Yet, Singh, in a recent interview with GOBankingRates, said if you abide by this rule, that means if you want to live off $50,000 a year, you’ll need $1.25 million saved for retirement.
“I don’t follow the 4% rule because I like investing for cash flow. My goal isn’t to sell my investments to have an income,” said Singh. It’s to generate enough cash flow from my investments (real estate and dividend paying stocks) to cover my expenses.”
Singh further argued that he can generate 3-10% in cash flow for every dollar that he invests.

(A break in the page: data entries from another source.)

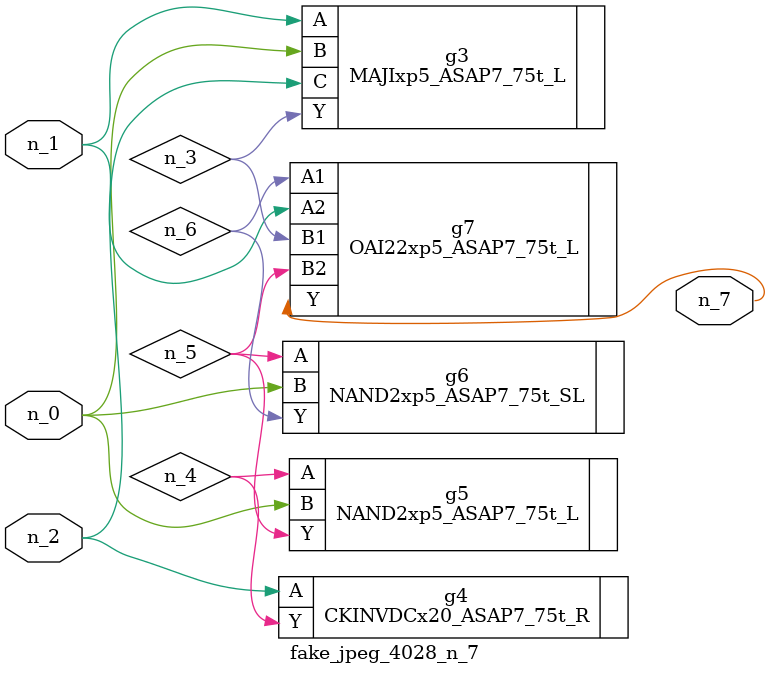
<source format=v>
module fake_jpeg_4028_n_7 (n_0, n_2, n_1, n_7);

input n_0;
input n_2;
input n_1;

output n_7;

wire n_3;
wire n_4;
wire n_6;
wire n_5;

MAJIxp5_ASAP7_75t_L g3 ( 
.A(n_1),
.B(n_0),
.C(n_2),
.Y(n_3)
);

CKINVDCx20_ASAP7_75t_R g4 ( 
.A(n_2),
.Y(n_4)
);

NAND2xp5_ASAP7_75t_L g5 ( 
.A(n_4),
.B(n_0),
.Y(n_5)
);

NAND2xp5_ASAP7_75t_SL g6 ( 
.A(n_5),
.B(n_0),
.Y(n_6)
);

OAI22xp5_ASAP7_75t_L g7 ( 
.A1(n_6),
.A2(n_1),
.B1(n_3),
.B2(n_5),
.Y(n_7)
);


endmodule
</source>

“That means, if I want $50,000 a year in income, I will need somewhere between $500,000 ($50,000 / 10%) and $1.67 million (50,000 / 3%) to live financially free,” he said. “Plus, this cash flow investing also fights off inflation because if you invest in strong assets — your cash flow (should) grow with inflation.”
Singh noted, however, that the amount of money you need to retire and live comfortably is going to depend on your financial goals.
“I could make a blanket statement and say ‘you need $5 million dollars to retire’ but if your goal is to live on a small farm in Iowa and grow your own food, you won’t need that much money,” he added.
Yet, he also stressed the fact that $100,000 doesn’t stretch as far as it did five years ago. “That means you’re going to need more money to be financially free today than you did a few years ago. You can thank inflation for that,” he added.
The importance of the inflation factor is something Singh has mentioned several times when it comes to this rule.
For instance, in a YouTube video posted in April 2023, Singh said the 4% rule was created in 1994 by William Bengan — yet, back then, “we had inflation between 2% and 3%.”
In turn, to generate cash flow, especially in the period of high inflation the country has been facing for a few years, you have to choose the right assets.
“We’ve been seeing rent prices grow, which means if you’re a cash flow investor in real estate, your rental income has been growing,” he said in the video. “But also in the stock market — if you’re a cash flow investor in the stock market, chances are you’ve been seeing your dividends grow as well now.”
Yet, he also noted that this does not mean that rents and dividends always grow.
“When you’re in an economic slowdown, rents can get cut, dividends can get cut. But this is where you have to understand the different ways that you can invest your money,” he added.